##### Information provided #####

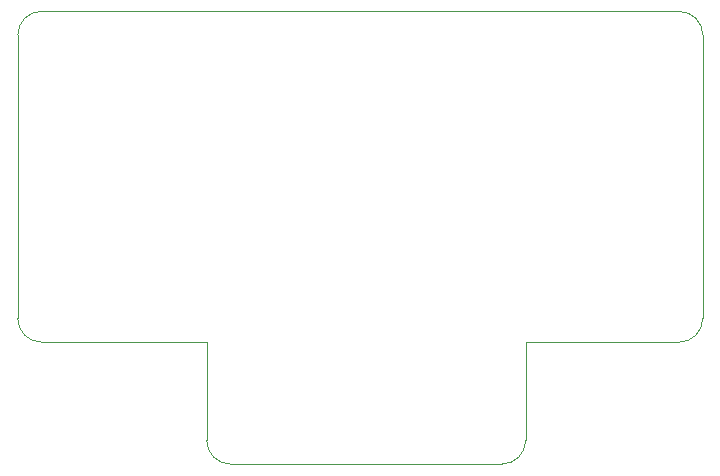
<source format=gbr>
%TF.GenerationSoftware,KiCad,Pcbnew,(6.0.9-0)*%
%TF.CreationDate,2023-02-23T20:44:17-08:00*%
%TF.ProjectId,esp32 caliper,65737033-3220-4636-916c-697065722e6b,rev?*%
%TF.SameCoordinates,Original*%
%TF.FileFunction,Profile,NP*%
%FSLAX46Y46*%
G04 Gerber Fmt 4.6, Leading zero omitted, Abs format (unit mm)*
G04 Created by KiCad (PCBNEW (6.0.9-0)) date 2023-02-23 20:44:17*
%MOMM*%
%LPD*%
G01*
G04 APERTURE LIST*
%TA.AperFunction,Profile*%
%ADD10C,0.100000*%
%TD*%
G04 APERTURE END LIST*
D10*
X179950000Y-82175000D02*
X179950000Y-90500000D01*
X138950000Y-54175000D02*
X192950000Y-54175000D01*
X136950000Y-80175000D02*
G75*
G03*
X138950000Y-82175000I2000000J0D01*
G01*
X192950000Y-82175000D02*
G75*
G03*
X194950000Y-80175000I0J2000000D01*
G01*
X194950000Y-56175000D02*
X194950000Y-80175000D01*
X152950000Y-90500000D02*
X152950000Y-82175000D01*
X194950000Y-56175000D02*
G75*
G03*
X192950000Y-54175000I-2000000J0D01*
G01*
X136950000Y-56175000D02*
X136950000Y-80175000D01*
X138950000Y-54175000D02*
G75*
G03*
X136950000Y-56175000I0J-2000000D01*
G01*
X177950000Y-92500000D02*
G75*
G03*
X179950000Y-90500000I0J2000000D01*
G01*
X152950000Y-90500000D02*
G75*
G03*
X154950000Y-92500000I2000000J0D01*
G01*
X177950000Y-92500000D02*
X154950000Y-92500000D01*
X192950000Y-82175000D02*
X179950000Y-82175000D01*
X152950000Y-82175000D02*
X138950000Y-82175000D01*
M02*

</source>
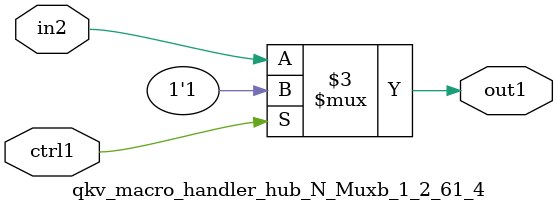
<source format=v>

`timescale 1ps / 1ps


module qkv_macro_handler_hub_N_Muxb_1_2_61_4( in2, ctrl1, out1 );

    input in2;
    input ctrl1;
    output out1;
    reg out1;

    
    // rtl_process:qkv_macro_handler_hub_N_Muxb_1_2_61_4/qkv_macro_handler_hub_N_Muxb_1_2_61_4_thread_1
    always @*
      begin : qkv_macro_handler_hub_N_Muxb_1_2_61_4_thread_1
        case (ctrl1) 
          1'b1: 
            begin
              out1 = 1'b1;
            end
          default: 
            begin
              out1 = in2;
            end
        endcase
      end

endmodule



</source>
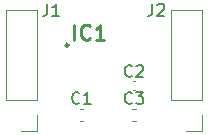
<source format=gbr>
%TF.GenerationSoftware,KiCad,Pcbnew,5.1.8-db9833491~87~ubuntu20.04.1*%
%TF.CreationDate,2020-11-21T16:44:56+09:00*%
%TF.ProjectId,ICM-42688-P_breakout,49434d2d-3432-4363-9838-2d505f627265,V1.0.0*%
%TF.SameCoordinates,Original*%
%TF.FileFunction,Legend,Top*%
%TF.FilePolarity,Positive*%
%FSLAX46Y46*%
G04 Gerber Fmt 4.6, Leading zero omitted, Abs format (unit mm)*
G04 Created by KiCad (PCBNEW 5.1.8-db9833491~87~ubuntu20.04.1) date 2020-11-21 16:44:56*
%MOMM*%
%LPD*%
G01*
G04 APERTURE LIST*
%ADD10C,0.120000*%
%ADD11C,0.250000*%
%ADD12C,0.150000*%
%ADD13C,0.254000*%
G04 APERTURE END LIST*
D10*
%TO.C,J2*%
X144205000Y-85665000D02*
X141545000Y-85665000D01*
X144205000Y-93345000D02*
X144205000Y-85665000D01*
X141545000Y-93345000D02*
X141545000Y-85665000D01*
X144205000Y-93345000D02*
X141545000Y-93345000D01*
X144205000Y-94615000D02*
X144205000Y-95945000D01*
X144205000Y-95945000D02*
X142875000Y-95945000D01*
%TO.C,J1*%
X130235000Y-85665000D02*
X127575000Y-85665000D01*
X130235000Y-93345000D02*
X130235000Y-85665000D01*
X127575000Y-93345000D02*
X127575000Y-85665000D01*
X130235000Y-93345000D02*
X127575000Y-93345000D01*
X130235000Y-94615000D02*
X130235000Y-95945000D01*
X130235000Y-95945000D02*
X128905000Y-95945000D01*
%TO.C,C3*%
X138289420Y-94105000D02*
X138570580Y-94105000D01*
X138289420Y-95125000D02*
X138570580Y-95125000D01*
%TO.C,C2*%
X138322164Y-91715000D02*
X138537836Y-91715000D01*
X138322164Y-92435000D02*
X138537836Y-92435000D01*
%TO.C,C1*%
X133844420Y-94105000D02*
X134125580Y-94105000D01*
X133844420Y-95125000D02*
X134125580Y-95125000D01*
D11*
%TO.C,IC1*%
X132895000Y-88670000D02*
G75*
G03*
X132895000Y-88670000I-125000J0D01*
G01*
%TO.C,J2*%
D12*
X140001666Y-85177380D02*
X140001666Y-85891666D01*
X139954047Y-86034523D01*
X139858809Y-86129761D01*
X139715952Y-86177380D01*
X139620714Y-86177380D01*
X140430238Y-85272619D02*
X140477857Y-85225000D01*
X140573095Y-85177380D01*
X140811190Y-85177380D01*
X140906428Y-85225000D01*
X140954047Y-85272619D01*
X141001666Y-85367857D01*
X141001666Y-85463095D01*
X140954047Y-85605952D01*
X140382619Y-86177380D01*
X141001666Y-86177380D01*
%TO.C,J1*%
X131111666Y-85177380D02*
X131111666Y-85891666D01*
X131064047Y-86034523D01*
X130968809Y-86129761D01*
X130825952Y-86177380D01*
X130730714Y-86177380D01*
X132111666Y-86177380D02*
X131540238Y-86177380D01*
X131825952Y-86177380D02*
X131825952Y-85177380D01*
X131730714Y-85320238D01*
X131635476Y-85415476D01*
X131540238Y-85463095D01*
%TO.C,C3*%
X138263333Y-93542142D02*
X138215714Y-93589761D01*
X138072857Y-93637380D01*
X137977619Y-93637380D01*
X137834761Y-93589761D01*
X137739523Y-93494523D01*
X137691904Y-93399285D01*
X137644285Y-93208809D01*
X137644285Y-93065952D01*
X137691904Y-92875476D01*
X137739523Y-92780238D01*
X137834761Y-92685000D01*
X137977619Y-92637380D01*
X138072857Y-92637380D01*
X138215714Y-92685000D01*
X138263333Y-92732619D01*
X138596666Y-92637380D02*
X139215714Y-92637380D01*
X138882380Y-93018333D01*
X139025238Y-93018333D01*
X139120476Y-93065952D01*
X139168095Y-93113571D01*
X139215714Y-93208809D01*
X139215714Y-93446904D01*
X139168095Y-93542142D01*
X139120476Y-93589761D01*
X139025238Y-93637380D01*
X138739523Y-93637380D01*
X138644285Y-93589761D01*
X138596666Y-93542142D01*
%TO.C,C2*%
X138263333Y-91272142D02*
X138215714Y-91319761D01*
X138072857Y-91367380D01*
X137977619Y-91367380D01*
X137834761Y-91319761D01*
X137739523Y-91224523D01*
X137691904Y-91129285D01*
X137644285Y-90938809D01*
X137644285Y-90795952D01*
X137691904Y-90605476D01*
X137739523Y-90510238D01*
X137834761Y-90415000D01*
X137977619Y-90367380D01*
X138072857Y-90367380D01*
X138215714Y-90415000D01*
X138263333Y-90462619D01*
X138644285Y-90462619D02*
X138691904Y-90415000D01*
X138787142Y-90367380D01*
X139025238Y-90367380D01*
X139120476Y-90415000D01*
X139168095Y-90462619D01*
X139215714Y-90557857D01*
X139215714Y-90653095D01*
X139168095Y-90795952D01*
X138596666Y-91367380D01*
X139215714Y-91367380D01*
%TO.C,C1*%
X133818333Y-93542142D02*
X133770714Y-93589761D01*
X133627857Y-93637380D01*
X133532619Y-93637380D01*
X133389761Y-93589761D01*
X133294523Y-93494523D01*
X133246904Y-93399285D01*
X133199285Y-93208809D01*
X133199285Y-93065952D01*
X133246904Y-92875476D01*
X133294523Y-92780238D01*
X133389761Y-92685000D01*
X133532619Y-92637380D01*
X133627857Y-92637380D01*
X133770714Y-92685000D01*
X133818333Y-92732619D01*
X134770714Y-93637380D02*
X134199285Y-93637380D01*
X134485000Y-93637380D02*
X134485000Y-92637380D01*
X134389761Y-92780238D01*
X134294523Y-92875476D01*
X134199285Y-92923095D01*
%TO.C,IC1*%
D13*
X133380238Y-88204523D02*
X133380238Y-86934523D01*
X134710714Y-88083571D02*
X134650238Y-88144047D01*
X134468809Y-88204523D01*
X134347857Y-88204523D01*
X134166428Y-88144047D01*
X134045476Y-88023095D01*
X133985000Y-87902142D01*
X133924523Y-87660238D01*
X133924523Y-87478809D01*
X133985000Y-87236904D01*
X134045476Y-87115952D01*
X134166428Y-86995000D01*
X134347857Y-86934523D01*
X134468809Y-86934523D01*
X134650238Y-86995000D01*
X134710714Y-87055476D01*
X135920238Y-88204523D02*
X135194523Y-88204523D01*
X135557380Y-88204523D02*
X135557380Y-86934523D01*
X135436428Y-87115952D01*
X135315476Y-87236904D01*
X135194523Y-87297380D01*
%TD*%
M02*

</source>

#####

Please give only the count of lines above containing "FileFunction".

■ **Solution**
2